*Task brief*
Render the text read from every one of the records as a Markdown table with the columns Row and Line, numbering each row and skipping blank lines. Leave the pictures out.

*Input records*
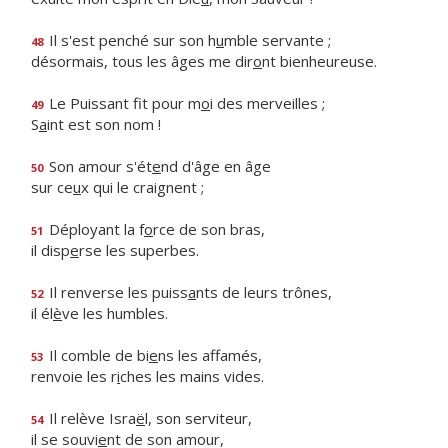
Il s'est penché sur son h
u
mble servante ;
48
désormais, tous les âges me dir
o
nt bienheureuse.
Le Puissant fit pour m
o
i des merveilles ;
49
S
a
int est son nom !
Son amour s'ét
e
nd d'âge en âge
50
sur ce
u
x qui le craignent ;
Déployant la f
o
rce de son bras,
51
il disp
e
rse les superbes.
Il renverse les puiss
a
nts de leurs trônes,
52
il él
è
ve les humbles.
Il comble de bi
e
ns les affamés,
53
renvoie les r
i
ches les mains vides.
Il relève Isra
ë
l, son serviteur,
54
il se souvi
e
nt de son amour,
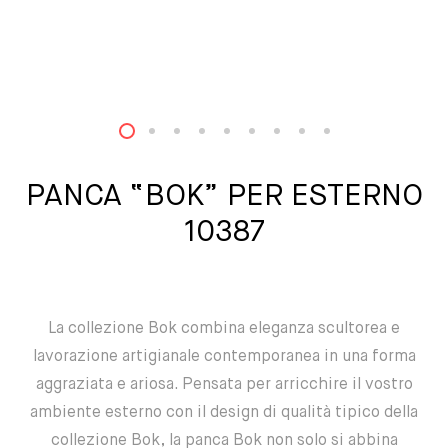
1
2
3
4
5
6
7
8
9
PANCA “BOK” PER ESTERNO
10387
La collezione Bok combina eleganza scultorea e
lavorazione artigianale contemporanea in una forma
aggraziata e ariosa. Pensata per arricchire il vostro
ambiente esterno con il design di qualità tipico della
collezione Bok, la panca Bok non solo si abbina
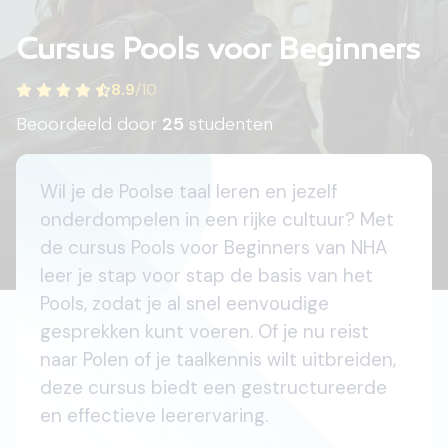
Cursus Pools voor Beginners
8.9
/
10
Beoordeeld door
25
studenten
Wil je de Poolse taal leren en jezelf
onderdompelen in een rijke cultuur? Met
de cursus Pools voor Beginners van NHA
leer je stap voor stap de basis van het
Pools, zodat je al snel eenvoudige
gesprekken kunt voeren. Of je nu reist
naar Polen of je taalkennis wilt uitbreiden,
deze cursus biedt een gestructureerde
en effectieve leerervaring.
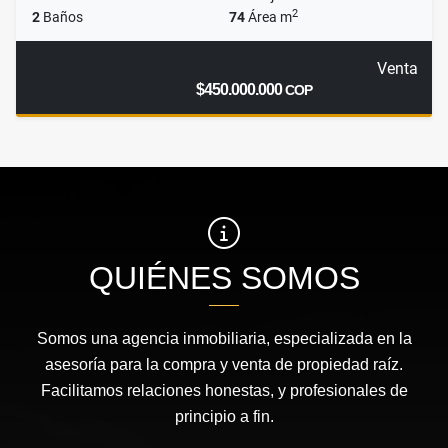
2
2
Baños
74
Área m
Venta
$450.000.000
COP
QUIÉNES SOMOS
Somos una agencia inmobiliaria, especializada en la
asesoría para la compra y venta de propiedad raíz.
Facilitamos relaciones honestas, y profesionales de
principio a fin.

*Result of this exercise*
| Row | Line |
|---|---|
| 1 | Il s'est penché sur son h |
| 2 | u |
| 3 | mble servante ; |
| 4 | 48 |
| 5 | désormais, tous les âges me dir |
| 6 | o |
| 7 | nt bienheureuse. |
| 8 | Le Puissant fit pour m |
| 9 | o |
| 10 | i des merveilles ; |
| 11 | 49 |
| 12 | S |
| 13 | a |
| 14 | int est son nom ! |
| 15 | Son amour s'ét |
| 16 | e |
| 17 | nd d'âge en âge |
| 18 | 50 |
| 19 | sur ce |
| 20 | u |
| 21 | x qui le craignent ; |
| 22 | Déployant la f |
| 23 | o |
| 24 | rce de son bras, |
| 25 | 51 |
| 26 | il disp |
| 27 | e |
| 28 | rse les superbes. |
| 29 | Il renverse les puiss |
| 30 | a |
| 31 | nts de leurs trônes, |
| 32 | 52 |
| 33 | il él |
| 34 | è |
| 35 | ve les humbles. |
| 36 | Il comble de bi |
| 37 | e |
| 38 | ns les affamés, |
| 39 | 53 |
| 40 | renvoie les r |
| 41 | i |
| 42 | ches les mains vides. |
| 43 | Il relève Isra |
| 44 | ë |
| 45 | l, son serviteur, |
| 46 | 54 |
| 47 | il se souvi |
| 48 | e |
| 49 | nt de son amour, |
| 50 | 1 |
| 51 | 2 |
| 52 | 3 |
| 53 | 4 |
| 54 | 5 |
| 55 | 6 |
| 56 | 7 |
| 57 | 8 |
| 58 | 9 |
| 59 | PANCA “BOK” PER ESTERNO |
| 60 | 10387 |
| 61 | La collezione Bok combina eleganza scultorea e |
| 62 | lavorazione artigianale contemporanea in una forma |
| 63 | aggraziata e ariosa. Pensata per arricchire il vostro |
| 64 | ambiente esterno con il design di qualità tipico della |
| 65 | collezione Bok, la panca Bok non solo si abbina |
| 66 | Cursus Pools voor Beginners |
| 67 | 8.9 |
| 68 | / |
| 69 | 10 |
| 70 | Beoordeeld door |
| 71 | 25 |
| 72 | studenten |
| 73 | Wil je de Poolse taal leren en jezelf |
| 74 | onderdompelen in een rijke cultuur? Met |
| 75 | de cursus Pools voor Beginners van NHA |
| 76 | leer je stap voor stap de basis van het |
| 77 | Pools, zodat je al snel eenvoudige |
| 78 | gesprekken kunt voeren. Of je nu reist |
| 79 | naar Polen of je taalkennis wilt uitbreiden, |
| 80 | deze cursus biedt een gestructureerde |
| 81 | en effectieve leerervaring. |
| 82 | 2 |
| 83 | 2 |
| 84 | Baños |
| 85 | 74 |
| 86 | Área m |
| 87 | Venta |
| 88 | $450.000.000 |
| 89 | COP |
| 90 | QUIÉNES SOMOS |
| 91 | Somos una agencia inmobiliaria, especializada en la |
| 92 | asesoría para la compra y venta de propiedad raíz. |
| 93 | Facilitamos relaciones honestas, y profesionales de |
| 94 | principio a fin. |